Re: [RFC PATCH 1/2] mm: make lazy MMU mode context-aware

From: David Hildenbrand (Arm)

Date: Wed Mar 25 2026 - 05:55:36 EST

On 3/25/26 08:41, Alexander Gordeev wrote:
> Lazy MMU mode is assumed to be context-independent, in the sense
> that it does not need any additional information while operating.
> However, the s390 architecture benefits from knowing the exact
> page table entries being modified.
>
> Introduce lazy_mmu_mode_enable_pte(), which is provided with the
> process address space and the page table being operated on. This
> information is required to enable s390-specific optimizations.
>
> The function takes parameters that are typically passed to page-
> table level walkers, which implies that the span of PTE entries
> never crosses a page table boundary.
>
> Architectures that do not require such information simply do not
> need to define the arch_enter_lazy_mmu_mode_pte() callback.
>
> Signed-off-by: Alexander Gordeev <agordeev@xxxxxxxxxxxxx>
> ---
> fs/proc/task_mmu.c | 2 +-
> include/linux/pgtable.h | 42 +++++++++++++++++++++++++++++++++++++++++
> mm/madvise.c | 8 ++++----
> mm/memory.c | 8 ++++----
> mm/mprotect.c | 2 +-
> mm/mremap.c | 2 +-
> mm/vmalloc.c | 6 +++---
> 7 files changed, 56 insertions(+), 14 deletions(-)

____

Task goal: In the lazy MMU mode patch email, which callback can architectures that need no extra information leave undefined?

____

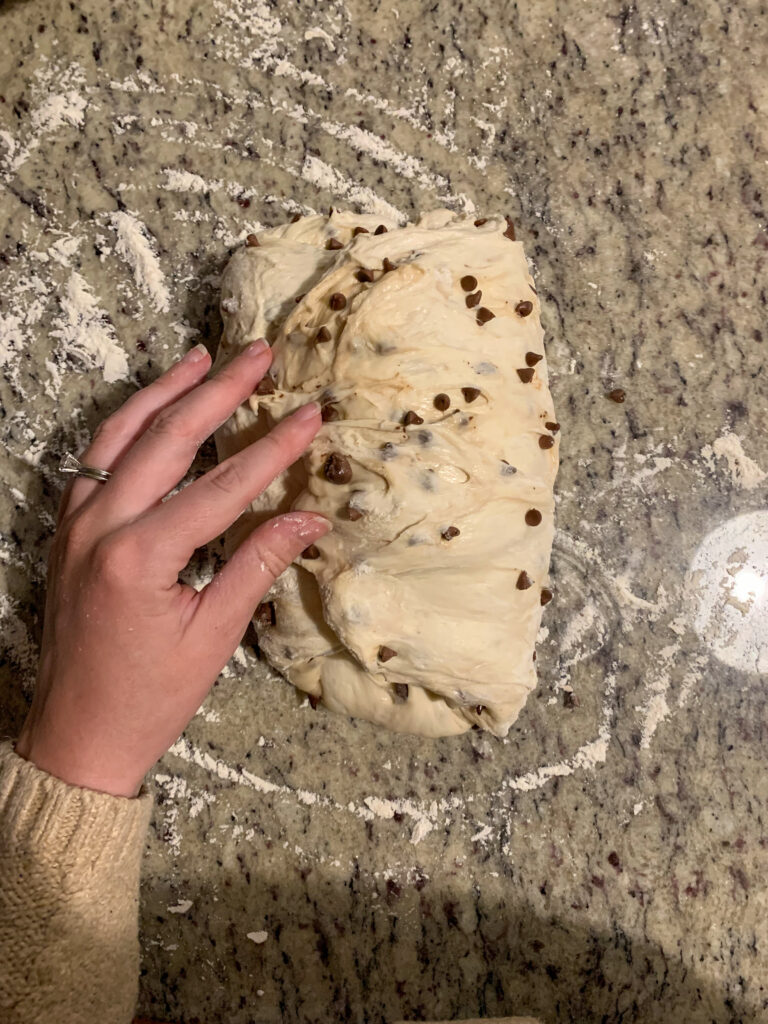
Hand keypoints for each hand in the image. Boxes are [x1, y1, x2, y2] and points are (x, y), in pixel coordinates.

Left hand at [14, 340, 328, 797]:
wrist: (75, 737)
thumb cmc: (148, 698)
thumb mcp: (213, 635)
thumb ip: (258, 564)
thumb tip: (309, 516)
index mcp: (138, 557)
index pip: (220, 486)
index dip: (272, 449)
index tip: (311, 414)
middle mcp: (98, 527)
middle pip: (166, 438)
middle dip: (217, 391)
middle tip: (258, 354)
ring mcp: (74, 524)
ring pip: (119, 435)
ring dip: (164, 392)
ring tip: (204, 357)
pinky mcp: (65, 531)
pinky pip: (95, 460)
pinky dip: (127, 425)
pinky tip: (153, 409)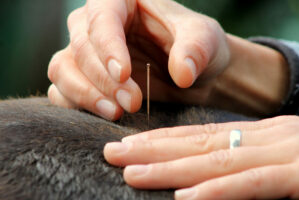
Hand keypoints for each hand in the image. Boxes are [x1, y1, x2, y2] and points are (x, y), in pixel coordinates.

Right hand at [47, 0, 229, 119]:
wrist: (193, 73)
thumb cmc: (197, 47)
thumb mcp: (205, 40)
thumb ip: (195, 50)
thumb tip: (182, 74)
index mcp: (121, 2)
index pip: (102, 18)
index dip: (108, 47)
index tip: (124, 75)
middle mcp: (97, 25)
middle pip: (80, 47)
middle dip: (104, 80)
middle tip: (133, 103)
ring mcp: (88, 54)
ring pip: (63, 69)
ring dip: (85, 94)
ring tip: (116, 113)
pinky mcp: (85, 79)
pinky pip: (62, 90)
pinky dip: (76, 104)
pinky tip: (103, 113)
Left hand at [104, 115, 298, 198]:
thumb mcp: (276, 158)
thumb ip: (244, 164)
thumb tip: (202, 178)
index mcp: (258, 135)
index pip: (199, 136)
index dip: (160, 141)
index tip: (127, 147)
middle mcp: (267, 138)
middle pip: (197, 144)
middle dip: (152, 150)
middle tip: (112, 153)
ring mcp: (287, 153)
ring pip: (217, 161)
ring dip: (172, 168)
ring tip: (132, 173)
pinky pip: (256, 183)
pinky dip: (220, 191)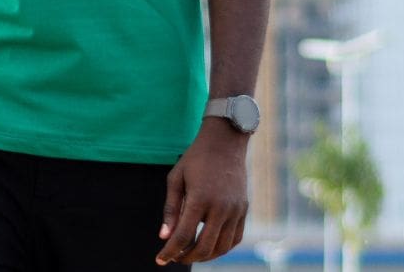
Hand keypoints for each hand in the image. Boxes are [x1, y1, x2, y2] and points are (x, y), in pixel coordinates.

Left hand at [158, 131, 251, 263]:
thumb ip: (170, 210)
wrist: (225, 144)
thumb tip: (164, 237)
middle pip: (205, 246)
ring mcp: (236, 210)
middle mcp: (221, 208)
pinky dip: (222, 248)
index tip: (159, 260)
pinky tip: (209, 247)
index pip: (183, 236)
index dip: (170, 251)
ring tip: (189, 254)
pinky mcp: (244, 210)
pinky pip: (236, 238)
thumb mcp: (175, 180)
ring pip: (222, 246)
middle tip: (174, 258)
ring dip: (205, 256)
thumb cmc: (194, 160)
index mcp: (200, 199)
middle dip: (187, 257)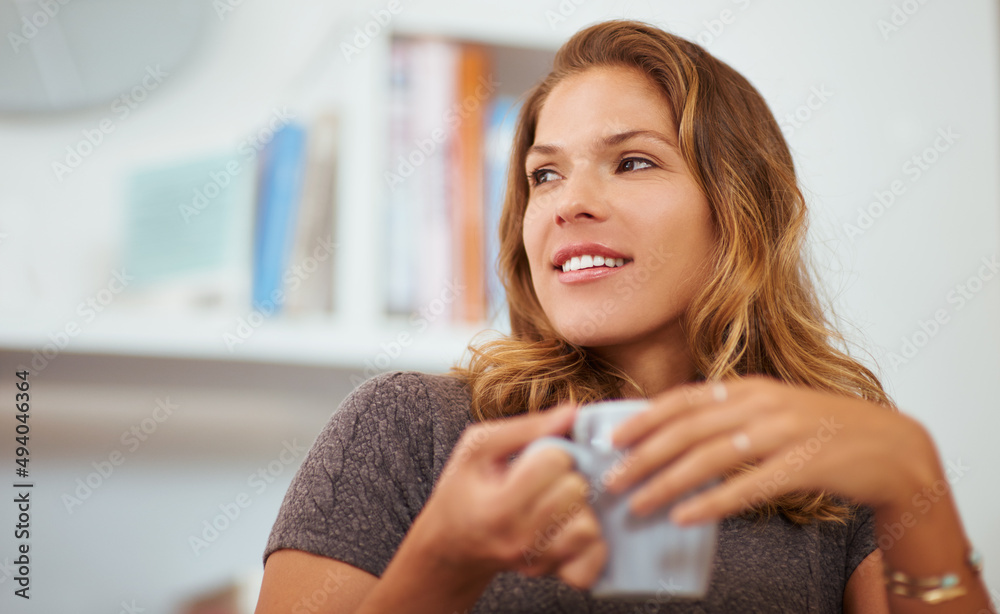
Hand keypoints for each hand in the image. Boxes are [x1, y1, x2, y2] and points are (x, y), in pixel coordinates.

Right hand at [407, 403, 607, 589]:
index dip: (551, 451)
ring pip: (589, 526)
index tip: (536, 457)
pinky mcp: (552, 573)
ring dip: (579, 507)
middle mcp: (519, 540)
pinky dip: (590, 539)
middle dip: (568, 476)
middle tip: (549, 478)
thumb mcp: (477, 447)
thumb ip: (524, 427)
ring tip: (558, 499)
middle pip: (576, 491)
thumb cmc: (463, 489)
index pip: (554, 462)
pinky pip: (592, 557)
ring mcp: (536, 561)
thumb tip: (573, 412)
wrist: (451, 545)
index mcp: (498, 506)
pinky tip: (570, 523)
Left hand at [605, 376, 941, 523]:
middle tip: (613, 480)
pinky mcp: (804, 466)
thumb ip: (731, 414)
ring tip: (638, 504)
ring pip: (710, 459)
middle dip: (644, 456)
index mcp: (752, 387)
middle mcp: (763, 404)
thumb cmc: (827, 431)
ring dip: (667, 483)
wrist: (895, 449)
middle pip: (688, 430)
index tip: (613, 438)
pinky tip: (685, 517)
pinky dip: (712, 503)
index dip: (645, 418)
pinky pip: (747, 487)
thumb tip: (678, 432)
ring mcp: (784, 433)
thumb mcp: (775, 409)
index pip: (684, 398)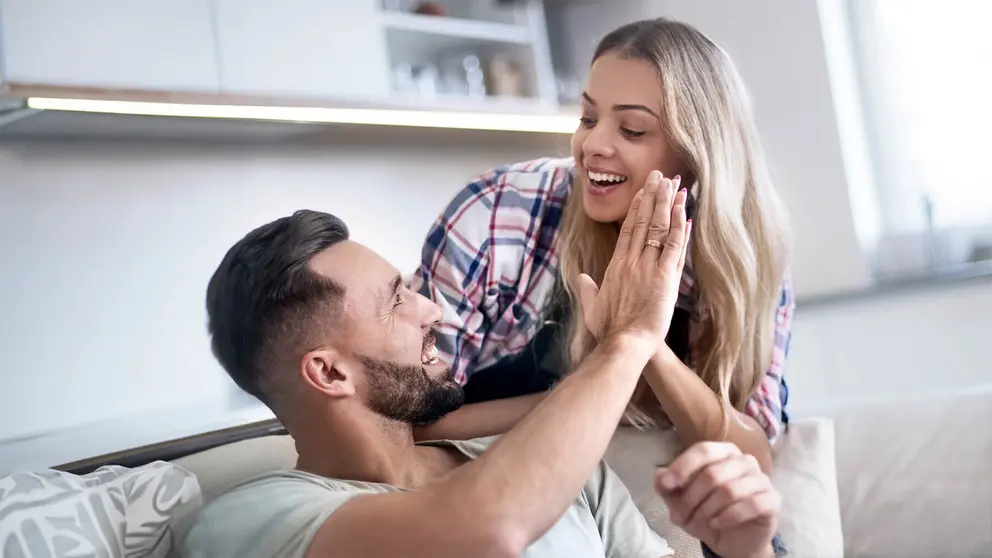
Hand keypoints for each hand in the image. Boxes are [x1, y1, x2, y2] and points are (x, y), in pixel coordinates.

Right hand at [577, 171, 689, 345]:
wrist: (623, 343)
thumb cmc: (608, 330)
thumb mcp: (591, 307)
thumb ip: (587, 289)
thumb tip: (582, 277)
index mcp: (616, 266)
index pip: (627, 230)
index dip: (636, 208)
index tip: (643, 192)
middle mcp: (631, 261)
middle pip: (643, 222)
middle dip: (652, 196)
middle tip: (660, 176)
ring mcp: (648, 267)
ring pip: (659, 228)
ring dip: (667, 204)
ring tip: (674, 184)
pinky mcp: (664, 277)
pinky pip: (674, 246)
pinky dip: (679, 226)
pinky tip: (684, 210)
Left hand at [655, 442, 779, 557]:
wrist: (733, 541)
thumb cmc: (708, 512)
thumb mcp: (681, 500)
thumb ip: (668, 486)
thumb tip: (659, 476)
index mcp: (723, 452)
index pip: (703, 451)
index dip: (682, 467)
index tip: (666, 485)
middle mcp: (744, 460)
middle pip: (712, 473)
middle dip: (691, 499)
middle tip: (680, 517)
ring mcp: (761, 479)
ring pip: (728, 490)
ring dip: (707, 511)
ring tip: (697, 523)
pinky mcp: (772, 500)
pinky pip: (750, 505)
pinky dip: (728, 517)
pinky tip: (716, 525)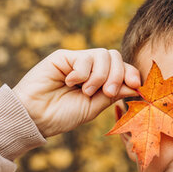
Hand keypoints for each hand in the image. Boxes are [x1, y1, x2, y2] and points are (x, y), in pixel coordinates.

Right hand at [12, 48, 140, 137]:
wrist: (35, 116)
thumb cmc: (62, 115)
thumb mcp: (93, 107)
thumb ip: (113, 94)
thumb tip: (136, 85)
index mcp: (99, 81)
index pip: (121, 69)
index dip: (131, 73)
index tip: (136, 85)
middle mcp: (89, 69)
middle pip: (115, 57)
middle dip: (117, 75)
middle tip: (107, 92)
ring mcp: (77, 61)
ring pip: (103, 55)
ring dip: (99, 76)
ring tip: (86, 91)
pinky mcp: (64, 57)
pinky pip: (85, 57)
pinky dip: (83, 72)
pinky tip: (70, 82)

____

Completed exercise: arch_enter_lazy_mmu_mode_pte()